Von Rüdiger Kurtz
Der UN-Generalsekretär machte bei der Eröffnung der 24. UN-Klimakonferenz in Bochum einen besorgten Eindruck. "Wir müssen weltweit die CO2 -Emissionen senken, um bis 2100 den Temperaturanstieg auf weniger als 2°C zu reduzieren", so Philipp Thießen: "Wenn uns dies nicht gelingt, werden Wetterextreme und ein deutlicher Anstieg des Meeresspiegels nur zwei von zahlreichen zu erwartenden Folgen sein, die insbesondere für viele Entwicklungsländer verheerende Folgen hätten."
Zugegeben, der richtige UN-Generalsekretär heißt António Guterres, UN-Klimakonferenzen finden in der Regel nicht im Ruhrgebiet statt und bei den anwesenden Delegierten handelte es sich um Studierende des Studiengangs "Nachhaltige Entwicklung" der Hochschule Bochum. Die Ausgangslage für ihr Planspiel ist allerdings real.
"Wir möchten unsere Studierenden für den Klimaschutz sensibilisieren. Dazu nutzen wir mit World Climate ein professionelles Simulationsmodell, mit dem auch die tatsächlichen UN-Klimadelegierten arbeiten, um Klimazusammenhänge verstehen und simulieren zu können", erläutert Wirtschaftsprofessor Marcus Schröter.
Damit der Rahmen stimmt, hat das Organisationsteam auch äußerlich für "realistische" Klimakonferenzbedingungen gesorgt. Die wichtigen Leute tragen Anzug und Krawatte, statt wie sonst im Seminarraum tagt man im Sitzungssaal des Präsidiums, die Vertreter der wohlhabenden Industrienationen diskutieren an reich gedeckten Tischen bei Kaffee, Kuchen und exotischen Früchten, während die Vertreter der Entwicklungsländer mit trockenen Reiswaffeln auf einer Decke hocken …
"Das ist natürlich etwas übertrieben", lacht Teilnehmerin Wiebke Mersmann: "Aber als Vertreterin eines Entwicklungslandes verstärkt es das Gefühl von Machtlosigkeit und sorgt dafür, dass man ungewollt ein wenig demütig auftritt."
Nach einer kurzen Einarbeitungszeit in die Klimathematik werden die ersten Verhandlungen aufgenommen. Wann wird wer den CO2-Ausstoß um wie viel Prozent pro Jahr reduzieren? Wie stark soll die Aufforstung gesteigert werden? Wie viel wird welche Industrienation in den gemeinsamen Klimafonds einzahlen? Die Studierenden gehen schnell in ihren Rollen auf. Die Diskussionen werden anfangs ruhig, später auch hitziger geführt. Die Industrienationen versuchen die Entwicklungsländer mit finanziellen Versprechungen zu beruhigen, aber deren Existenz ist real bedroht.

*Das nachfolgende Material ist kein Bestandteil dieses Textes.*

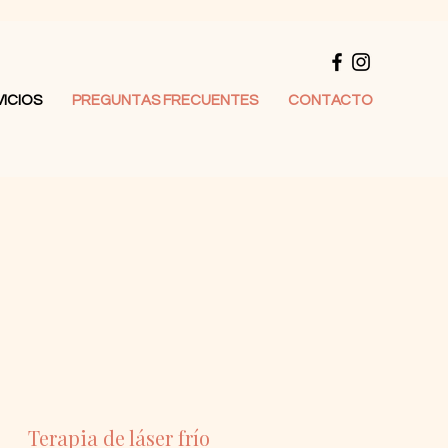
ICIOS
PREGUNTAS FRECUENTES
CONTACTO
Terapia de láser frío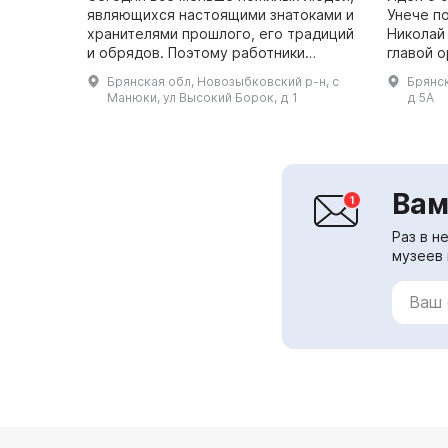
являющихся настоящими знатоками и
Унече п
хранителями прошлого, его традиций
Николай
и обрядов. Поэтому работники
главой 
Манюковского Дома культуры
админис
Брянская обл, Новозыбковский р-н, с
Брянск
приняли решение о постройке дома
идее, в
Манюки, ул Высокий Борок, д 1
д 5А
крестьян...
кадровые
Вам
Раз в н
музеев 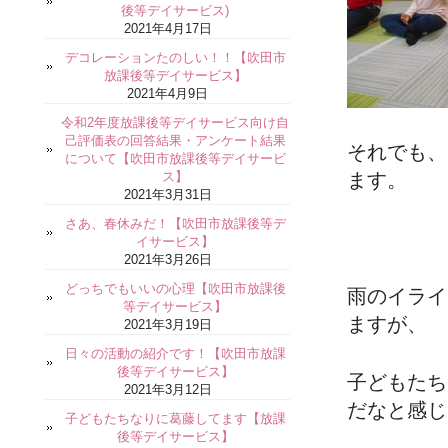
後等デイサービス)
2021年4月17日
デコレーションたのしい！！【吹田市
放課後等デイサービス】
2021年4月9日
令和2年度放課後等デイサービス向け自
己評価表の回答結果・アンケート結果
それでも、
について【吹田市放課後等デイサービ
ス】
ます。
2021年3月31日
さあ、春休みだ！【吹田市放課後等デ
イサービス】
2021年3月26日
どっちでもいいの心理【吹田市放課後
雨のイライ
等デイサービス】
ますが、
2021年3月19日
日々の活動の紹介です！【吹田市放課
後等デイサービス】
子どもたち
2021年3月12日
だなと感じ
子どもたちなりに葛藤してます【放課
後等デイサービス】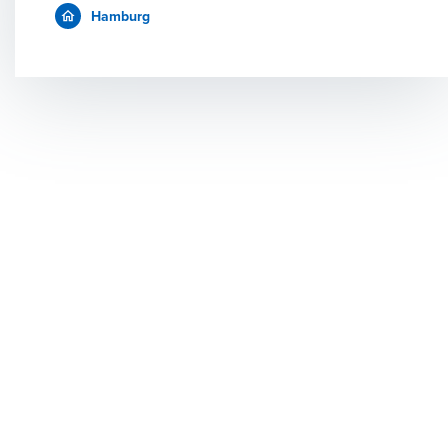
Hamburg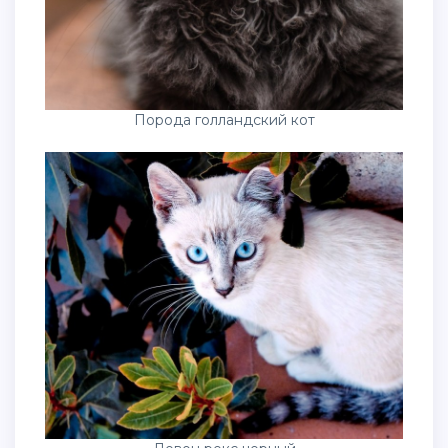
Порода голландский кот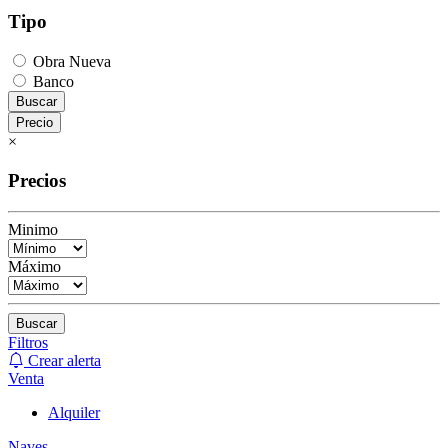
Tipo
Obra Nueva
Banco
Buscar
Precio
×
Precios
Minimo
Máximo
Buscar
Filtros
Crear alerta
Venta
Alquiler
Naves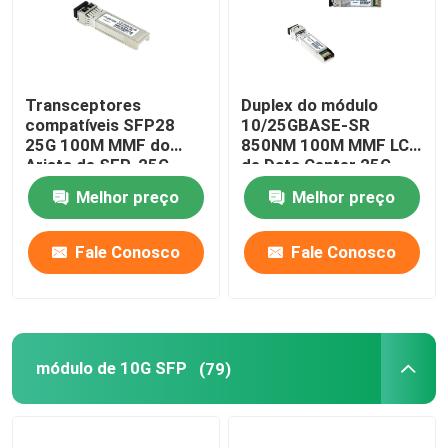
Transceptores
Duplex do módulo
compatíveis SFP28
10/25GBASE-SR
25G 100M MMF do
850NM 100M MMF LC
Arista de SFP-25G-
de Data Center 25G
MR-SR para o LAN do
SFP28
Melhor preço
Melhor preço
terreno
Fale Conosco
Fale Conosco
módulo de 10G SFP
(79)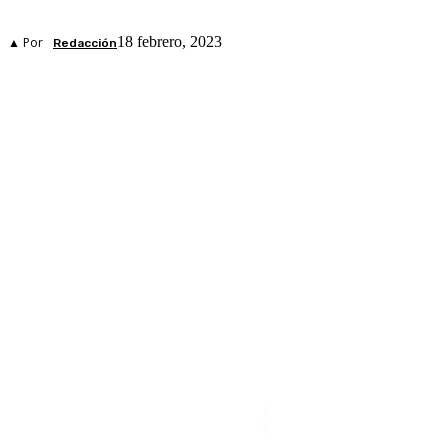
18 febrero, 2023
▲ Por
Redacción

Nach der ersten Verhandlungsrunde werden die beschlossenen Werte in das Simulationsmodell eingespeist. Alle haben sich bemüht und sind der Meinung, dass sie an die Grenzen des Machbaren gegangen sind. Nun warten sie gespannt auf das Ergebnis. Als der UN-Generalsekretär die Zahlen präsentiert, verfliegt die positive Stimmung: 3,2°C – viel zu hoch! Die Vertreter der Industrienationen zucken mit den Schultern, über die Vertreter der Entwicklungsländer wird vom Organisationsteam eine blaue Decke ausgebreitet. Auf spontanes Lachen wegen der unerwarteten Aktion folgt betretenes Schweigen. Es wird schnell klar, dass die Decke sichtbares Zeichen drohender Überschwemmungskatastrophen ist.
Da die beschlossenen Maßnahmen noch nicht ausreichen, wird eine zweite Verhandlungsrunde angesetzt. Die Gespräche werden nun noch intensiver. Auf ein arrogant wirkendes Statement der Amerikaner folgen Buhrufe. "Es ist sehr schwer, Kompromisse zu finden", gesteht Student David Kilian: "Man müsste sich eigentlich in die Bedürfnisse der anderen Länder hineinversetzen, stellt aber doch immer den Wohlstand der eigenen Nation in den Mittelpunkt." So endet auch die zweite Verhandlungsrunde enttäuschend. Trotz zäher Verhandlungen und weiterer Zugeständnisse fast aller Länder, ergibt die Computersimulation am Ende einen Temperaturanstieg von 2,8°C.
"Der große Vorteil dieser Art von Unterricht ist, dass man emotional viel engagierter ist und somit auch sein eigenes Verhalten und die Möglichkeiten, die eigenen CO2-Emissionen zu reduzieren, stärker reflektiert", zieht nicht nur Studentin Nena Nitz am Ende der ungewöhnlichen Veranstaltung ein positives Fazit.